Les empreintes de complément bénéficient alors, grâce aux porte-empreintes duplicata, de l'intégration acquise suite au port d'une prothèse bien conçue, parfaitement équilibrée et donnant déjà satisfaction à l'intéressé sur les plans esthétique et fonctionnel. De plus, elles peuvent prendre en compte les effets d'une pression « occlusale » s'effectuant à partir d'un rapport intermaxillaire parfaitement accepté.

Le PED peut être réalisé en résine chémopolymérisable blanche [23], mais l'association d'une plaque base transparente avec des dents en résine dentine [17] présente des avantages supplémentaires (fig. 28) :

• utilisation transitoire comme prothèse de secours :

- en cas d'incident comme une fracture de dent ou de la base de la prothèse d'usage ;

- lorsqu'une réfection totale des bases prothétiques est indiquée ;

• visualisation au travers de la base transparente des zones de pression excessives sur les surfaces d'appui ainsi que la qualité du joint postérieur (fig. 29) ;

• amélioration de l'approche esthétique et des corrections souhaitées qui sont alors simplement transférées au laboratoire de prothèse par un tracé au crayon sur les dents couleur ivoire du PED ;

• enfin, simplification du montage des dents au laboratoire qui est plus facile qu'avec des dents transparentes pour visualiser et établir les contacts occlusaux sur articulateur entre les dents du PED et les dents prothétiques antagonistes dans les cas de prothèses totales bimaxillaires.

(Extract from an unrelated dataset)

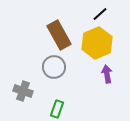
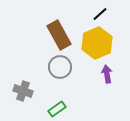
gray circle: moved 6 px right
green rectangle: rotated 36 degrees clockwise
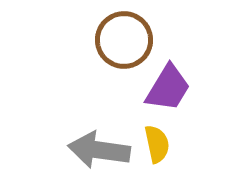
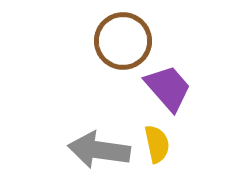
brown circle: moved 1 px left, 1 px down
purple trapezoid: rotated 72 degrees counterclockwise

Le PED permet, en une seule séance clinique, d'obtenir l'ensemble des données nécessaires à la réalisation de nouvelles prothèses (empreinte, rapport intermaxillaire, esthétique) [23]. En effet, depuis la pose des prothèses, toutes les retouches effectuées sur ces dernières, que ce soit au niveau occlusal ou sur les bases prothétiques, sont également reportées sur le PED. Elles sont exécutées suivant une méthodologie et une chronologie identiques et légèrement par excès [23]. Au stade de l'empreinte, il est souhaitable de vérifier les bords du porte-empreinte et d'améliorer les joints à l'aide de matériau polyéther comme évoqué précédemment (fig. 30). En fonction de l'ajustage du PED, il convient alors d'employer une quantité de matériau adapté et une viscosité moyenne ou basse pour le réglage des bords et la réalisation des joints (fig. 31).

Dans le cas d'une prothèse bi-maxillaire, l'enregistrement complémentaire des joints doit d'abord être entrepris au maxillaire en utilisant comme antagoniste le PED mandibulaire. Cela permet de tenir compte, lors de l'enregistrement fonctionnel, du déplacement vers l'avant induit par les contraintes exercées sur les surfaces d'appui maxillaire sous l'effet des sollicitations occlusales, lorsque le patient est guidé et maintenu en occlusion dans le bon rapport. Une fois l'empreinte maxillaire réalisée, celle-ci est replacée en bouche pour prendre l'empreinte fonctionnelle mandibulaire. Les empreintes effectuées, un enregistrement de l'occlusion, obtenu par l'intermédiaire d'un articulé de Tench utilisant de la pâte de Kerr grise, permet le contrôle du rapport intermaxillaire ainsi que la mise en articulateur des modèles secondaires issus de ces empreintes [23].

Conclusion

En prothèse complète, les techniques d'élaboration et de réglage clinique des PEI sont aussi nombreuses et variées que les différentes techniques d'empreintes utilisées. Cela impose certains critères de réalisation des PEI adaptés à chaque situation clinique et la mise en œuvre d'une méthode de réglage simple, rigoureuse et efficace permettant de réaliser dans des conditions optimales des empreintes secondaires ou de complément. Le PEI a donc pour objectif, après avoir été correctement réglé en bouche, de simuler le volume de la future prothèse afin de replacer les organes para-prothétiques et la musculature périphérique dans une position physiologique tout en servant de support au matériau d'empreinte lors des enregistrements fonctionnels.

Remerciements à Messieurs Claude Audoux et Roger Lerpscher pour les travaux de laboratoire.